If you don’t already have a low-flush toilet, consider installing a displacement device in your toilet tank. This nifty gadget save you one to two gallons per flush by reducing the amount of water your tank will hold. With a small plastic bottle, such as a juice or a laundry soap bottle, you can make your own displacement device. Remove the bottle’s label. place a few stones in the bottom for weight, and fill it with water. Place the bottle in your toilet tank, being careful that it doesn’t interfere with flushing mechanism. You may have to experiment a little to see what size bottle your tank will hold and still have enough water to flush effectively.
OTHER WAYS TO SAVE WATER WITH YOUR TOILET
Check the back of your toilet bowl, in front of the tank: there should be a label there telling you how many gallons per flush it uses.
Some low-flow toilet models bare the EPA’s Water-Sense label and use less than 1.6 gallons of water per flush and can save at least 14,000 gallons a year.
Low-flow toilets can be purchased from your neighborhood hardware store for a couple hundred bucks. Your municipality might even have a rebate program in place.
Dual-flush toilets, which have long been common in Europe, are now being introduced to the American market. With them, one method of flushing creates the standard 1.6-gallon flow, while another, which is reserved for liquid waste, allows half that amount, 0.8 gallons of water, to flow through. Brand new dual-flush models can be purchased for around $300.
Pressure-assisted toilets use water pressure to compensate for the smaller amount of water going through. Flush water surges through the bowl, 1.6 gallons or 1 gallon at a time.
The simplest way to economize on water with an older, high-volume toilet is to place heavy objects – such as a weighted plastic bottle – inside the toilet tank to reduce its capacity.
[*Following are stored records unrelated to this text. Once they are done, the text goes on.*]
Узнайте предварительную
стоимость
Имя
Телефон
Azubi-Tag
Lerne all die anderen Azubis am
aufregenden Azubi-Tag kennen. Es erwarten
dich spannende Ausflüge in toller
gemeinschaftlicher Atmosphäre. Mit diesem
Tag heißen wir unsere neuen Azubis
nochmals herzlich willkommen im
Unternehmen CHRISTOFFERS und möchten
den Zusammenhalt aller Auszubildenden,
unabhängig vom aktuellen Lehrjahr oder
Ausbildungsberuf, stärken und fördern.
Don’t be tempted to place a brick inside the tank, however, as they tend to break down and screw up the plumbing.
A slightly higher-tech solution is to purchase a toilet water dam that is attached inside the bowl and reduces the space to be filled up with water after a flush.
You can also purchase a water displacement bladder bag for your toilet. With the Flush-less water-saving bag, you simply fill it with water, hang it in the toilet tank, and start saving up to 2 ½ quarts with every flush.
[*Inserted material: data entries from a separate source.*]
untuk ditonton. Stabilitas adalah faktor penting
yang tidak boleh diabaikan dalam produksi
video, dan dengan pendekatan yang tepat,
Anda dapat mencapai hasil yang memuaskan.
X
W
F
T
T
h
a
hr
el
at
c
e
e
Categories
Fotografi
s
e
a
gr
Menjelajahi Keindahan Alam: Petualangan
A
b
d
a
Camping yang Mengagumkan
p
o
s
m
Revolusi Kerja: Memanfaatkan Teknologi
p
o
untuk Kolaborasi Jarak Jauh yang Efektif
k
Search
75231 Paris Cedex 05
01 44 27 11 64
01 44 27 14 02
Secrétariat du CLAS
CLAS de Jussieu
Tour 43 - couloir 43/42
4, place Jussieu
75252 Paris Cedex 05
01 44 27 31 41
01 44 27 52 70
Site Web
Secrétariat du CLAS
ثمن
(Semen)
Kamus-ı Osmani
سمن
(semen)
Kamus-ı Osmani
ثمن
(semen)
Consider the composting toilet, a highly engineered technology that uses microbes and sometimes heat or electricity to break down human waste into a nutrient-rich material that can eventually be used as safe fertilizer for trees and non-edible plants.
If your water bills are suspiciously higher than normal, you may have a leaky toilet without knowing it. Find out by putting a small amount of food coloring in the tank, then wait 20 minutes. If you see color in the bowl, you’ve got a leak. Contact your plumber to have it fixed so you can stop wasting 200 gallons a day!